Diese Hommage an die vom Stück begünstigte Protagonistin – schließlich heißt es „Turandot“ – soll jedoch nicht die Leistung der anderen Darsteller mindern. Im Rahmen ihrer maskenbedingten Möglichkeiten zeigen sie durchweg eine überzeugende Ensembleleistung, bei dem man niemanden herausheben möchte. Die bewusste Reduzierung auf eine nicht psychologisierende sondern typisierende Interpretation der einzelnen Charaktere engt natürlich auch den Spielraum der einzelnen Darsteller ein, was jedoch, wie schon bemerkt, der Inszenierung eher gut tut. Die aktuellen Einsprengsel lockern den ansonsten doch etwas schlichten Handlungsablauf auf und verleihen ihm sogar ein wenig satirische Schärfe. Ein hintergründiger Humor durchzieht die gesamte Inszenierung und hält sich mit dem durchaus ernsthaften Konflikt der Prinzessin Turandot die Waage.

Das Bühnenbild verstärkt die Dichte der Inszenierung noch. Ein flacher, guckkastenförmiger Aufbau verengt bewusst die Bühne und lässt das Geschehen sich wie in einem unter Hochdruck stehenden Kessel abspielen, der den Akteuren nur wenig Freiraum zu erlauben scheit. Das intensive Rot dieses Guckkastens erhöht noch die Hitze des Kessels, dessen Dach die Köpfe der hingerichteten Prinzen zieren, und symbolisiert die tödlich-blutige Atmosphäre um die Prinzessin und ihre Freier.

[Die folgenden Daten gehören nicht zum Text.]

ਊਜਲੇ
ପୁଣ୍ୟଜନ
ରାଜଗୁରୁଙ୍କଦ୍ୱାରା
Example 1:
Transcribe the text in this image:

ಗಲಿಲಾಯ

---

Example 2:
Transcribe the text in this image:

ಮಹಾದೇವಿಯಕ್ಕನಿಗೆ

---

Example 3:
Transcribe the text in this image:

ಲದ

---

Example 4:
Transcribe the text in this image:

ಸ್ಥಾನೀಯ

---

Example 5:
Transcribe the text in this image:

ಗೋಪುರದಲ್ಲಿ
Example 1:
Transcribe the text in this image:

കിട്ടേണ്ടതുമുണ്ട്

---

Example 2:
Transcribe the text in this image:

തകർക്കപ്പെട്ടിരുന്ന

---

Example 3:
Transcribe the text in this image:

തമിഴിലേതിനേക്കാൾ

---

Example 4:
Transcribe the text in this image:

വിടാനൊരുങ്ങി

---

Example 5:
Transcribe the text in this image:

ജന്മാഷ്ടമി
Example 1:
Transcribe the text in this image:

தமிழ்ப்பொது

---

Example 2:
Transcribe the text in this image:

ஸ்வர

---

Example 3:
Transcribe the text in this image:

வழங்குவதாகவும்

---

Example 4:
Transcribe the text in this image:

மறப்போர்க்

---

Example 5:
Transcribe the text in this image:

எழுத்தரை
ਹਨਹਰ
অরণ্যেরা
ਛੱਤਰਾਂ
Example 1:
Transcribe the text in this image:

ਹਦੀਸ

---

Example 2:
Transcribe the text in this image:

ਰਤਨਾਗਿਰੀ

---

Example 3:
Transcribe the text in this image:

Die leise Assoziation des Rats der Weisen und der Minister mit dem Elferrat des Mainzer Karnevals glättet dieses blutrünstige Ambiente wiederum mit einer angemessenen Portion von Ironie.

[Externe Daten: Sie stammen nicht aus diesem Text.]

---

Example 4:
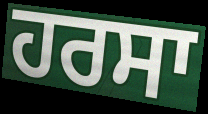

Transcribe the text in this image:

ਹਰਸਾ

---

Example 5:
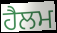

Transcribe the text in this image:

ਹੈਲਮ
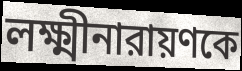
লক্ষ্মীনারায়ণকে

Das Premieren-Publikum zeigte sich von dieser Inszenierung sehr angetan und spendete den schweißnassen Darstellern langen und wohl verdienten Beifall. Dieses Stück könnte sich durchaus zu einem „Renner“ entwickeln, wenn denn das Abonnementspublikum die Kombination von feiner Ironie und emanzipatorischem Ernst honoriert.